§ Ausgewählter Text
Während der russische Commmander mit unseren Pässen in einem kleinen Kabuff verschwand, legten die Afghanen auf der anderen Seite ab und nahmen Kurs auf uns. Rupert erzählte, dass scho Alexander der Große unweit der Fähre über den Pjantsch übergesetzt hätte. Wir sahen eine große Statue am anderen Ufer - laut Rupert brauche man auf den Wiesen nur herumlaufen, um über Artefakte zu stolpern. Während wir so erzählten, hatten die Afghanen Probleme mit dem Treibgut und mussten ein ums andere Mal stoppen, um die Zugseile zu befreien.

§ Verfügbare Daten
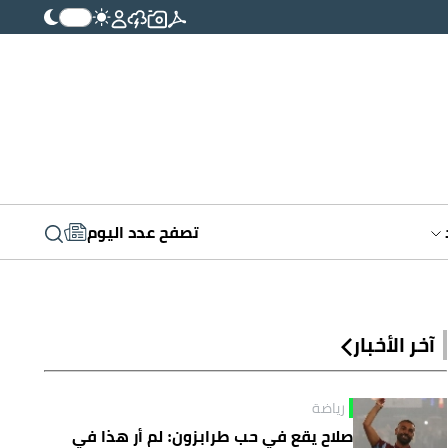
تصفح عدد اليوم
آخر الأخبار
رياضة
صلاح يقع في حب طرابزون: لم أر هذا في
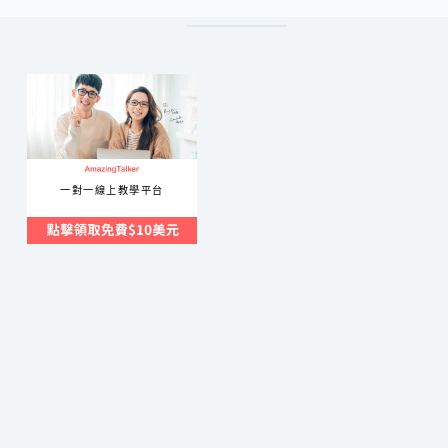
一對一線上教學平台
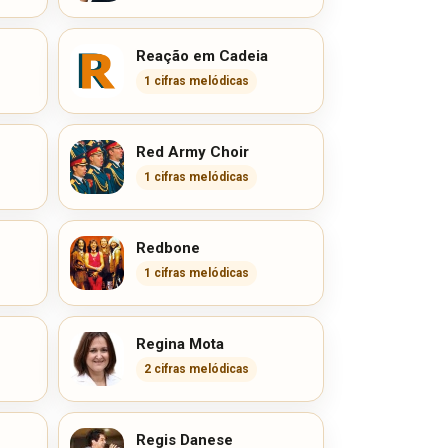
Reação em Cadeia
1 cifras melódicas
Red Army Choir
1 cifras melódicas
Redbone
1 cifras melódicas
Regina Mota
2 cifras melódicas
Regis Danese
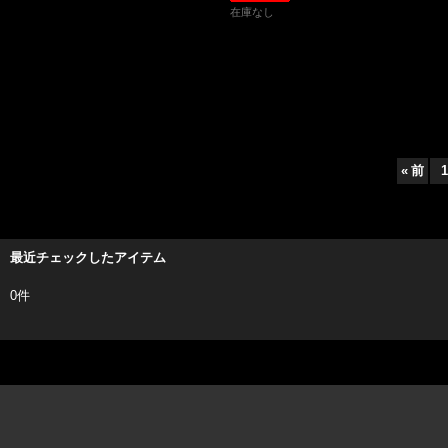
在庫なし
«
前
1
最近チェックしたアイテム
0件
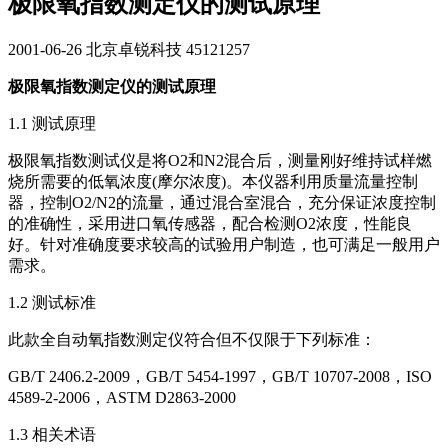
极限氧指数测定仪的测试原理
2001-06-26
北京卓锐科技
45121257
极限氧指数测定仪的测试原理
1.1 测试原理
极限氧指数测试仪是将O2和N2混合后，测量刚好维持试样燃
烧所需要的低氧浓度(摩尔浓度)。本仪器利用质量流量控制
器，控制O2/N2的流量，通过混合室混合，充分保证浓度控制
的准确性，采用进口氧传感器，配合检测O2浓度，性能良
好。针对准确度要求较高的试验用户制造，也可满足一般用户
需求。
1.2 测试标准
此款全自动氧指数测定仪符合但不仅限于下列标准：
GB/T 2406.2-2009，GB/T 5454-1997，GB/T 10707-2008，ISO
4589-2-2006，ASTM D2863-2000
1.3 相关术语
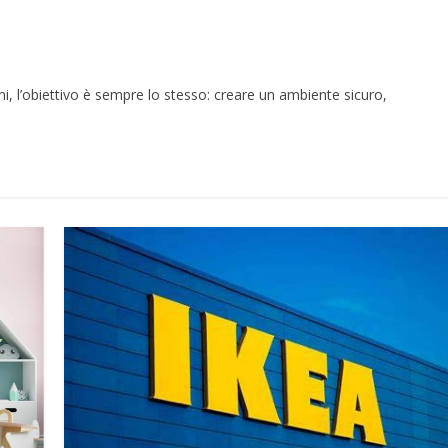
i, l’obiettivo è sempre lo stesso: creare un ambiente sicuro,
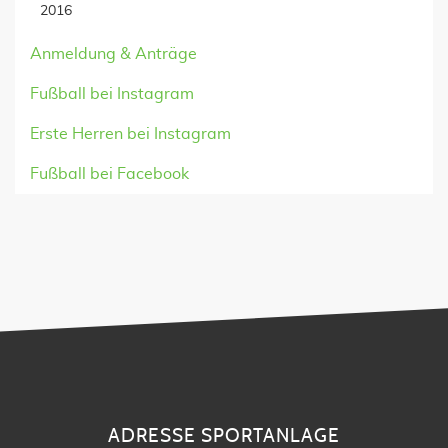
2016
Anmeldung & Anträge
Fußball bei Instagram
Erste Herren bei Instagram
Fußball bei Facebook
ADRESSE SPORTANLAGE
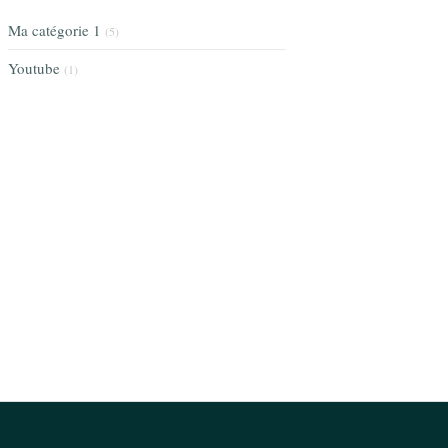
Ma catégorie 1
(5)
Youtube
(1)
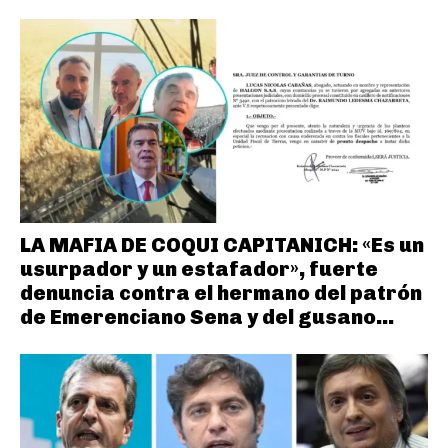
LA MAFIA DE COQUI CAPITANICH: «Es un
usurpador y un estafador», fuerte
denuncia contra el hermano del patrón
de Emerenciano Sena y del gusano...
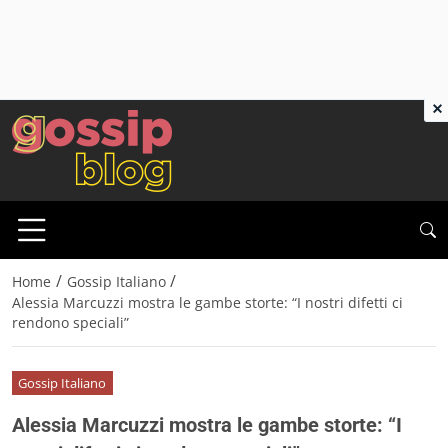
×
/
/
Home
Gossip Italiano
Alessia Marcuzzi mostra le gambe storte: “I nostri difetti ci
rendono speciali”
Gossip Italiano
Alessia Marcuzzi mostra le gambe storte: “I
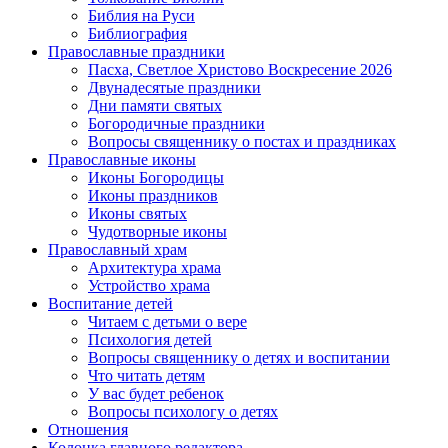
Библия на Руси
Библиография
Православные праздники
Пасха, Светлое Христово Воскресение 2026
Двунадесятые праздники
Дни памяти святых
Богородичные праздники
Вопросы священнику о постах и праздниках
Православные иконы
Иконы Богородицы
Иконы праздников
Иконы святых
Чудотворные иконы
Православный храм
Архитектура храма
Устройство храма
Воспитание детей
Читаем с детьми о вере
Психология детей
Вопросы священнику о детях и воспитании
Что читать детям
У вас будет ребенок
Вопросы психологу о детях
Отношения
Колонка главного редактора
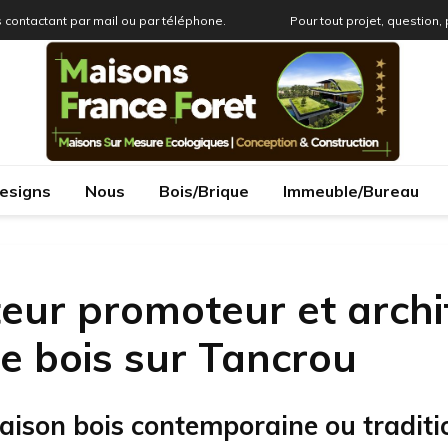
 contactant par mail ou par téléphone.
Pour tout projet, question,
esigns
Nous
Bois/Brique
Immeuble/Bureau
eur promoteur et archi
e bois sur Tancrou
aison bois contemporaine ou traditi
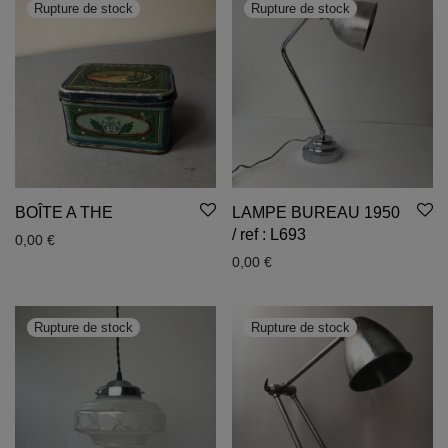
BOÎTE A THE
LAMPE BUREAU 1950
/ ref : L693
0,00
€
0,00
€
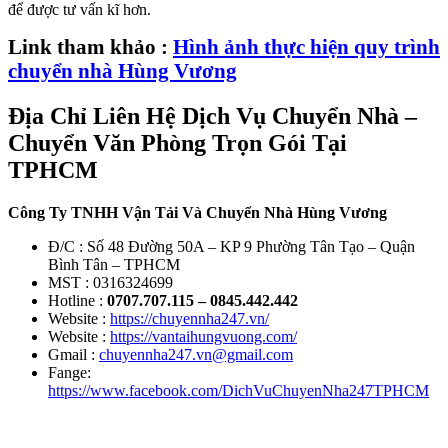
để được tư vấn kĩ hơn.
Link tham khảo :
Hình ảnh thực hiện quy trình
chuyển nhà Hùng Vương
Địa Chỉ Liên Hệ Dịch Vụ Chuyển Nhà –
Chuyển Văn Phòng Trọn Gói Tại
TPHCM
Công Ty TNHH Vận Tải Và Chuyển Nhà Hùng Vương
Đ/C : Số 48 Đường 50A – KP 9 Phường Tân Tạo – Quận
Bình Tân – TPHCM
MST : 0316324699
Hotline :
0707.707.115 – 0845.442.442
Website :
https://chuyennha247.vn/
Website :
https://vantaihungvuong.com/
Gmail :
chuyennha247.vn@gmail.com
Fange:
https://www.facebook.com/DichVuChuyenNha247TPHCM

§ Deine Aufgabe
Gib an, wer laut dem ausgewählten Text unweit der Fähre über den Pjantsch übergesetzt haben soll.

§ Antwort
Alexander der Große.